-- Begin Page text --
The eradication of compulsory gender based dress
requirements is therefore most unlikely to alter greatly the appearance of an
employer's
workforce, as the very nature of dominant norms entails that the
majority will seek to comply with them. The policy concerns over
the prospect of
a flood of discrimination claims are groundless.
VIII. NEW ZEALAND'S FUTURE JUDICIAL PATHWAY
The Approaches Open to the New Zealand Courts
It can be seen from the above analysis that the policy objections raised
against judicial recognition of the discriminatory effects
of gender based dress
concerns are ill-conceived, and should not impede the New Zealand courts from
recognising the illegality of
gender based appearance standards under our human
rights legislation. On the contrary, considerations of policy should in fact
propel
future judicial proscription of the use of such standards in the
workplace. The ever-increasing recognition of the need to ensure
transgendered
individuals have access to fundamental human rights, and the desirability of
combating oppressive gender ideologies
in the workforce, lend force to the
argument that such gender based dress codes should be judicially declared to be
prohibited under
New Zealand's human rights legislation. However, while there is
clear normative validity in the judicial recognition of dress code
discrimination claims, we are drawn to question how such a claim could feasibly
succeed under New Zealand's current legislative framework.
-- End Page text --
> Tasks to carry out
A - What does the passage on gender-based workplace dress codes say about the policy concerns over a flood of discrimination claims?
B - Write the next part of the passage on gender-based workplace dress codes, starting after its final sentence.
-- Begin Excerpted data --
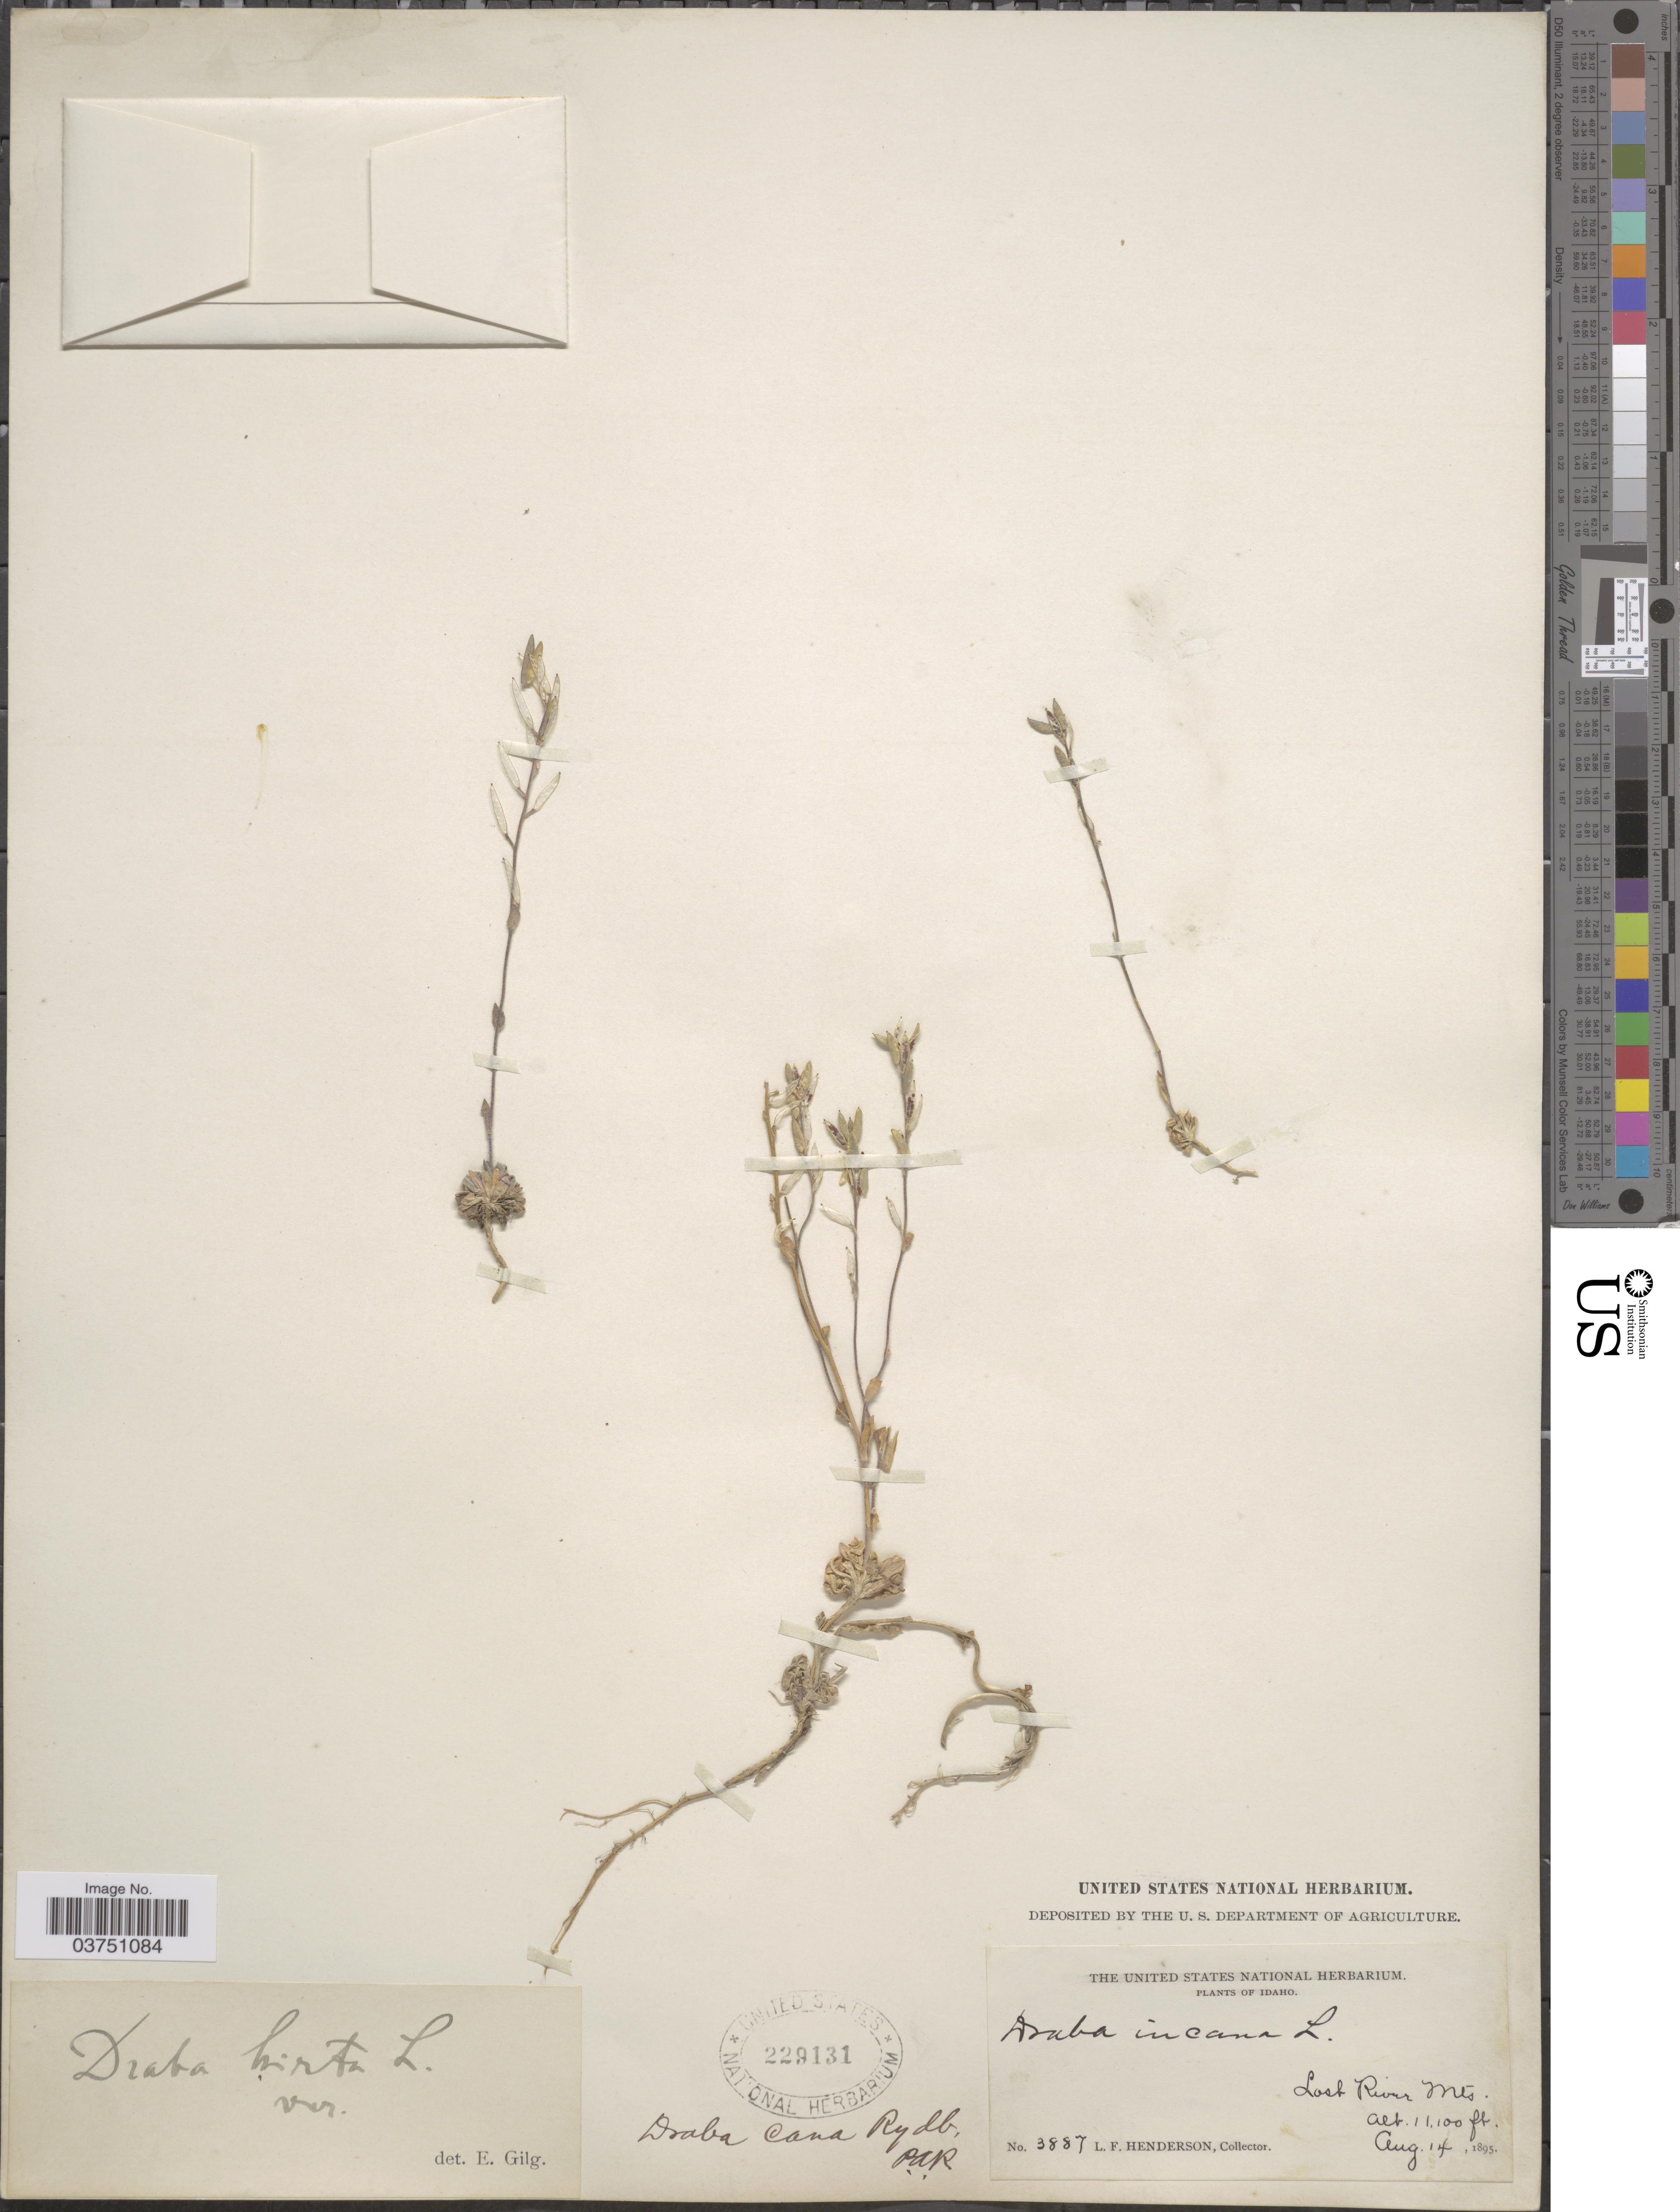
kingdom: Plantae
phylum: Tracheophyta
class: Magnoliopsida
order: Brassicales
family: Brassicaceae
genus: Draba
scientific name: Draba cana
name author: Rydb.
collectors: L. Henderson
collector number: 3887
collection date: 1895-08-14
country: United States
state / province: Idaho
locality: Lost River Mts.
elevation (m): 3383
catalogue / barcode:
-- End Excerpted data --
> Answers given
A - They are groundless.

B -
It is first
necessary to observe that the Employment Court's obiter contention in
Williams that a 'mutual [facial make-up] contractual
requirement'169 could not contravene New Zealand's human rights
legislation was misguided. A fundamental tenet of anti-discrimination law is
that
an employee's consent to a discriminatory term or condition of employment
does not serve to dilute its discriminatory effect.170 The Court's
emphasis of the purported mutuality of the appearance requirement was therefore
doubtful, and should not unduly influence
thinking on this issue.
While any
substantive examination of unjustified disadvantage grievances falls outside the
scope of this article, it must also be
noted that under New Zealand's
legislative framework the purported imposition of gender based dress standards,
pursuant to the introduction
of a new employment policy, could amount to a
unilateral variation of an employee's terms of employment171 and thus
provide grounds for an alternative disadvantage grievance to be brought under
the Employment Relations Act.172 Such an approach would
side-step the requirement for an employee to prove discrimination, and could be
an attractive possibility
for the claimant.
However, the fundamental question
for this article is whether, under New Zealand legislation, a gender based
appearance standard could
constitute unlawful discrimination 'by reason of' sex
under s 22 of the Human Rights Act 1993 (or s 104 of the Employment
Relations Act 2000). The essential question is, therefore, whether the
courts could find that a gendered dress or grooming requirement equates to a
'less
favourable term of employment' than that afforded to employees in 'the
same or substantially similar circumstances' as the
complainant.173
Some guidance can be gleaned from the overseas jurisprudence discussed above.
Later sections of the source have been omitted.